■ **What needs to be done**:
Reproduce the entries below with "Communio" renamed to "Communion" and every other character unchanged. Leave out the pictures.

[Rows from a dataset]

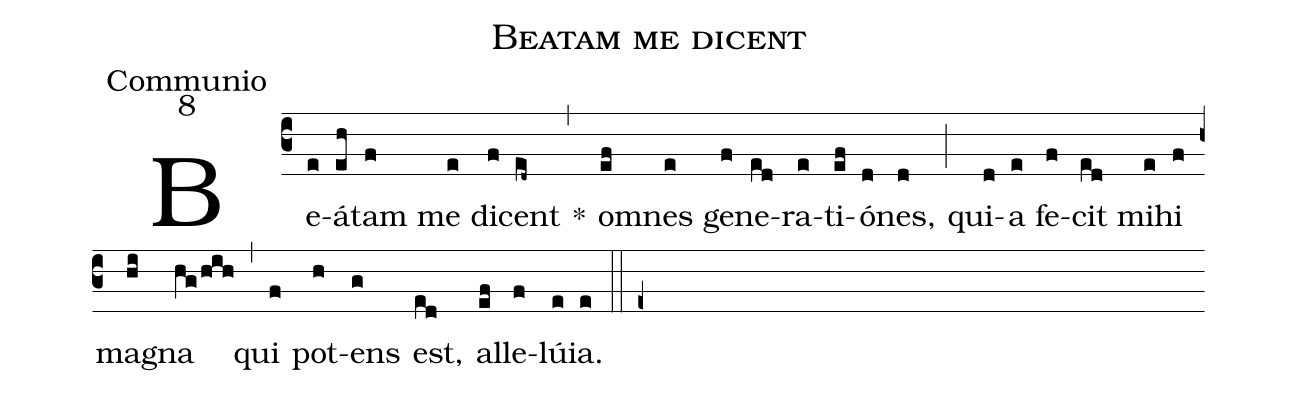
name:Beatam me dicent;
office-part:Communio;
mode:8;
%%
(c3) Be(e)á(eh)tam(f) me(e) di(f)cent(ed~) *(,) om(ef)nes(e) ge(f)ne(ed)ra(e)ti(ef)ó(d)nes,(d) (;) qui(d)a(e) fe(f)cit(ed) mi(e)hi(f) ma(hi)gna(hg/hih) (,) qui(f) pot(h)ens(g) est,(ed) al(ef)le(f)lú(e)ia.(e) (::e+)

■ **Correct answer**:
name:Beatam me dicent;
office-part:Communion;
mode:8;
%%
(c3) Be(e)á(eh)tam(f) me(e) di(f)cent(ed~) *(,) om(ef)nes(e) ge(f)ne(ed)ra(e)ti(ef)ó(d)nes,(d) (;) qui(d)a(e) fe(f)cit(ed) mi(e)hi(f) ma(hi)gna(hg/hih) (,) qui(f) pot(h)ens(g) est,(ed) al(ef)le(f)lú(e)ia.(e) (::e+)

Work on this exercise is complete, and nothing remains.